BlogsI Thought Everyone Knew What AI Was—Until I Asked the Room
I Thought Everyone Knew What AI Was—Until I Asked the Room
Speed is crucial in leveraging AI for business, while misapplied technology is ineffective. Understanding AI as a system of eight dimensions and evolving from tools to teams of reasoning agents can enhance decision-making and drive value. Leaders should focus on intentional application rather than expertise.
Two Truths About AI That Changed the Way I Lead
By Eric Stavola
Before we dive into frameworks or fancy terminology, I want to offer you two core concepts that continue to shape how I think about AI and business:
Speed is the new value driver.
Whether we’re trying to serve a client faster, train a team quicker, make a decision ahead of the competition, or apply technology to compress timelines—speed is the variable we’re solving for. Faster with less risk. Faster with more clarity. Faster with more impact.
Technology, when misapplied, is worthless.
I’ve seen organizations spend millions on systems that never aligned to a real process, culture, or outcome. Without strategic application, technology becomes shelfware—or worse, confusion in motion.
If you anchor to those two truths—speed and intentionality—you begin to see AI not as magic, but as a multiplier.
Now, I don’t claim to be an AI expert. I approach this topic with the same posture I encourage in others: curious, disciplined, and humble. But after spending years in tech, security, and business transformation, I’ve seen how AI breaks down into systems we can actually lead.
So let me walk you through the way I was taught to understand this—and how I’m helping others apply it.
Most Organizations Have Been Doing AI—They Just Didn’t Call It That
For years, many companies have taken advantage of Robotic Process Automation (RPA) and Machine Learning (ML). That’s been the backbone of a lot of the “digital transformation” efforts you’ve heard about.
But here’s the thing: AI is not one thing.

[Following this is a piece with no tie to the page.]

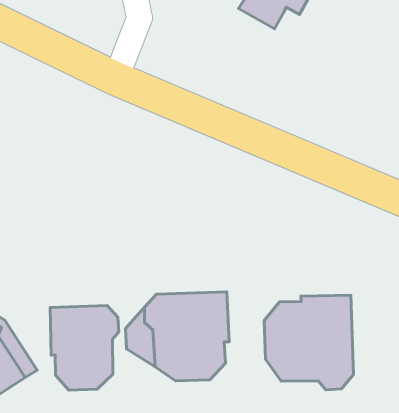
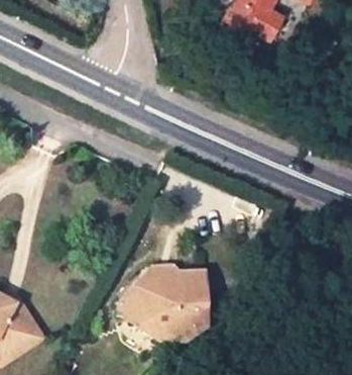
building: [264,295,354,390] -> none
building: [50,305,119,390] -> none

It’s better understood as a system of eight dimensions—from how it perceives the world to how it reasons and interacts.
Here’s the breakdown:
The Eight Dimensions of AI (At a Glance)
Perception – Seeing and interpreting (e.g., computer vision, voice recognition)
Reasoning – Making logical decisions from rules or constraints
Knowledge Representation – Storing and retrieving facts, relationships, and models
Planning – Sequencing steps toward a goal
Learning – Adapting based on new data or outcomes
Natural Language Processing (NLP) – Understanding and generating language
Interaction – Engaging users through interfaces, voice, or chat
Autonomy – Taking action without ongoing human instruction
Quick Breakdown: RPA vs ML vs GPT vs Conversational AI
Technology
Core Functionality
How It Works
Typical Use Cases
Key Limitations
RPA
Automates rule-based tasks
Mimics human actions on digital systems using strict rules
Data entry, form processing
Can’t adapt; breaks with change
Machine Learning
Identifies patterns and learns from data
Trained on datasets to make predictions and improve over time
Fraud detection, forecasting, image analysis
Requires large quality datasets
GPT
Generates human-like text and understands context
Uses transformer-based deep learning models (LLMs)
Writing, summarizing, code generation
Can hallucinate or misinterpret nuance
Conversational AI
Enables natural interactions via voice or chat
Combines NLP, ML, and sometimes LLMs like GPT
Virtual assistants, chatbots, support
Struggles with ambiguity without strong design
What’s interesting here is this: Conversational AI isn’t the same as “chatting with AI.” You’ll get very different results depending on the tools, architecture, and design of the conversation.
The Future Is Teams of AI Agents That Reason Together
Now here’s where it gets exciting—and humbling.
We’re moving from tools to personas, then from personas to agents, and now toward AI teams.
A persona is a role-based design—think “Digital Sales Engineer.”
An agent takes that persona and gives it purpose, autonomy, and task execution.
But a team? That’s where things evolve. AI agents start reasoning with one another—challenging ideas, trading context, reconciling inputs. It’s not just collaboration; it’s cognitive distribution.
When AI agents begin acting like functional teams, you’re no longer just automating tasks—you’re scaling decision-making.
This is the type of development that forces leaders to rethink team design, accountability, and even ethics.
Every Day I Find a New Use Case
That’s the beauty—and the challenge—of this moment in history.
One day it’s a marketing agent rewriting messaging in our tone.
The next, it’s a security agent summarizing threats from ten sources.
Then it’s a research assistant that actually understands the context of a sales call.
AI is not a one-and-done deployment. It’s a leadership discipline.
And every day, the frontier moves.
What to take away from this
I started this article with two big truths. Let me leave you with one more:
You don’t need to be an expert in AI to lead with it.
But you do need to be fluent in how it drives value, risk, and behavior.
So stay humble. Stay curious. And keep challenging yourself to ask the better question—not “What does this tool do?” but:
“What part of my business could move faster, safer, or smarter if I applied this intentionally?”
That’s how we lead AI—not with hype, but with purpose.